La surveillance porte aussi sur les causes agronomiques : hydromorphie, compaction, carence, coupe trop rase ou retour trop fréquent de légumineuses. Corriger le milieu produit souvent un effet plus durable qu’une réponse ponctuelle sur le symptôme.
09 · Services
Floraison mellifère et autonomie protéique
La floraison attire pollinisateurs et auxiliaires, tandis que l’absence d’azote minéral réduit les intrants directs. Ces services ne dispensent pas d’une conduite : faucher toute la parcelle au même stade supprime brutalement la ressource florale.
Des bandes, des dates décalées ou des bordures non exploitées peuvent prolonger la disponibilité en fleurs lorsque cela reste compatible avec le fourrage et la maîtrise des adventices. La contribution à la biodiversité dépend donc du paysage et du calendrier, pas seulement de la présence de l’espèce.

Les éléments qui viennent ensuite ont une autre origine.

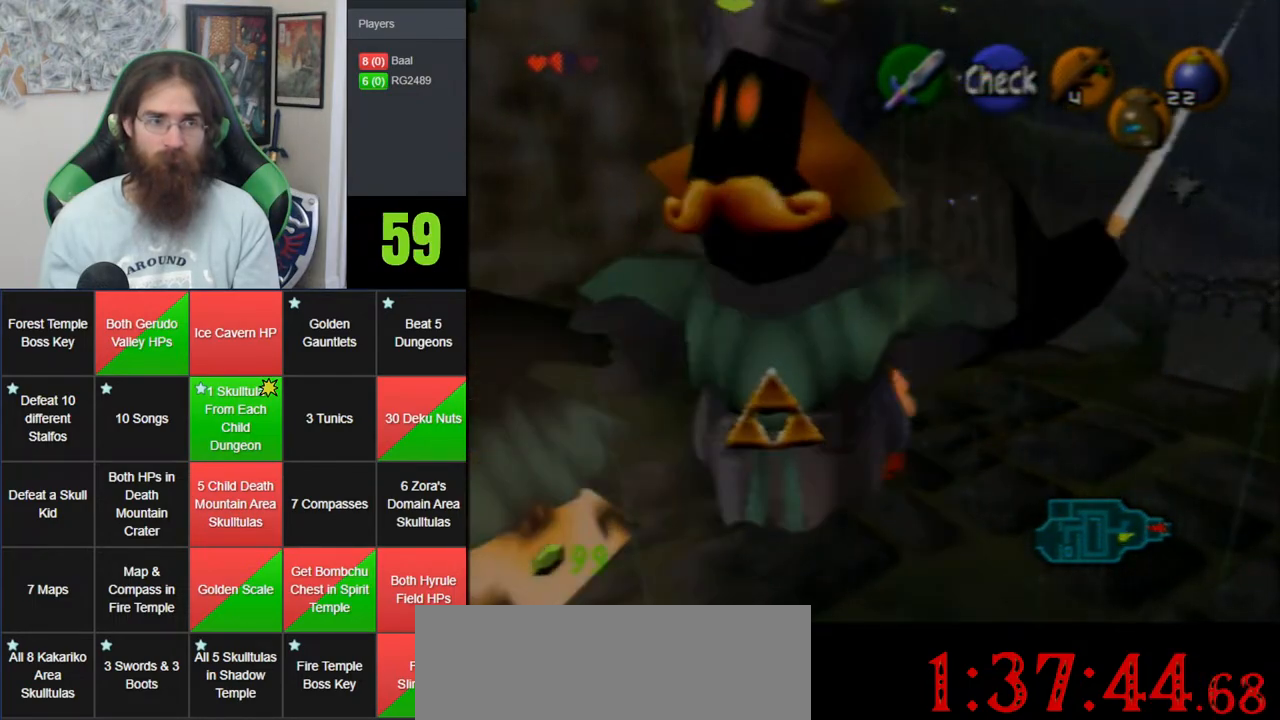
{"buttons": [], "left_stick": "down-right", "events": [[300, "left_stick", "center"], [483, "left_stick", "down-right"]]}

Dans l’économie de l’élevage, l’intérêt se mesure par les tonnes de matière sèche et de protéines réellement consommées, les pertes de récolte, la durée de la prairie et les achats évités. Une faible charge en intrants n’assure pas à elle seule une marge positive.
Repères documentés
Décisions à consigner pour chaque parcelle
Les repères ci-dessous structurent le diagnostic ; les doses et dates finales suivent la variété, le lot de semences, le sol et le conseil local.

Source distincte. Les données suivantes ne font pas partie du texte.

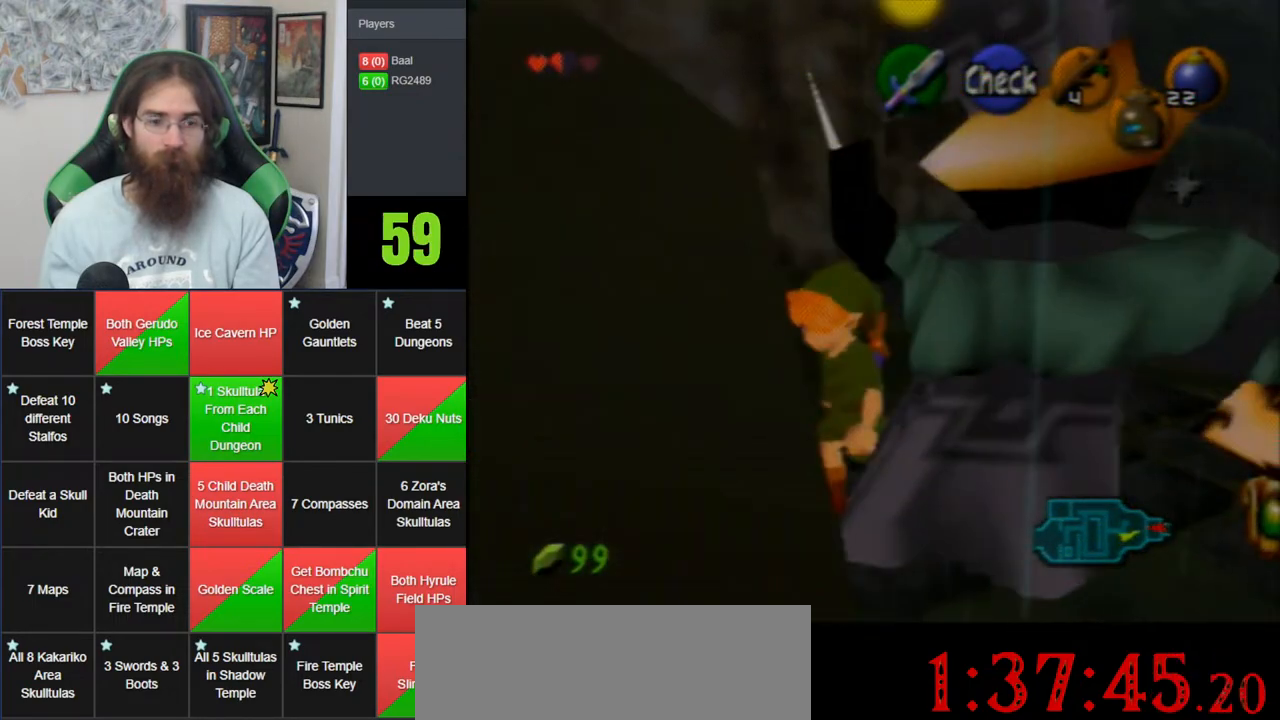
{"buttons": [], "left_stick": "center", "events": [[433, "left_stick", "center"]]}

| Décision | Repère | Point de contrôle | Source |
|---|---|---|---|
| Milieu | Calcaire, drainant, plutôt séchant | Écarter l’hydromorphie | INRAE / Feedipedia |
| Type | Simple ou double | Nombre de coupes visé | INRAE |
| Semis | Superficiel sur lit ferme | Graines viables et forme commerciale | Ministère / SEMAE |
| Récolte | Début floraison | Rapport feuilles-tiges | INRAE |
| Conservation | Foin, enrubannage ou ensilage | Matière sèche et étanchéité | Feedipedia |
| Protection | Décision après diagnostic | Usage autorisé vérifié | ANSES |
Questions fréquentes
Pour aller à l’essentiel
Dans quel sol implanter du sainfoin ?
Dans un sol calcaire, drainant et non hydromorphe. Son pivot valorise les terres séchantes, mais l’eau stagnante, l’acidité marquée et le tassement compromettent la pérennité. [S01][S07]
Quelle différence entre sainfoin simple et double ?
Le type simple concentre sa production sur une coupe principale et donne surtout des repousses végétatives ; le type double ou remontant peut fournir une seconde coupe si l’eau reste disponible. [S01]
Le sainfoin a-t-il besoin d’azote minéral ?
Non en routine : c’est une légumineuse fixatrice d’azote. Les apports minéraux peuvent favoriser les graminées et réduire sa place ; phosphore et potassium se raisonnent avec l’analyse de sol. [S06][S10]
Pourquoi dit-on que le sainfoin ne météorise pas ?
Ses tanins condensés limitent la dégradation très rapide des protéines dans le rumen. Cela réduit le risque, sans supprimer la nécessité d’une transition alimentaire et d’une ration bien conduite. [S01][S07]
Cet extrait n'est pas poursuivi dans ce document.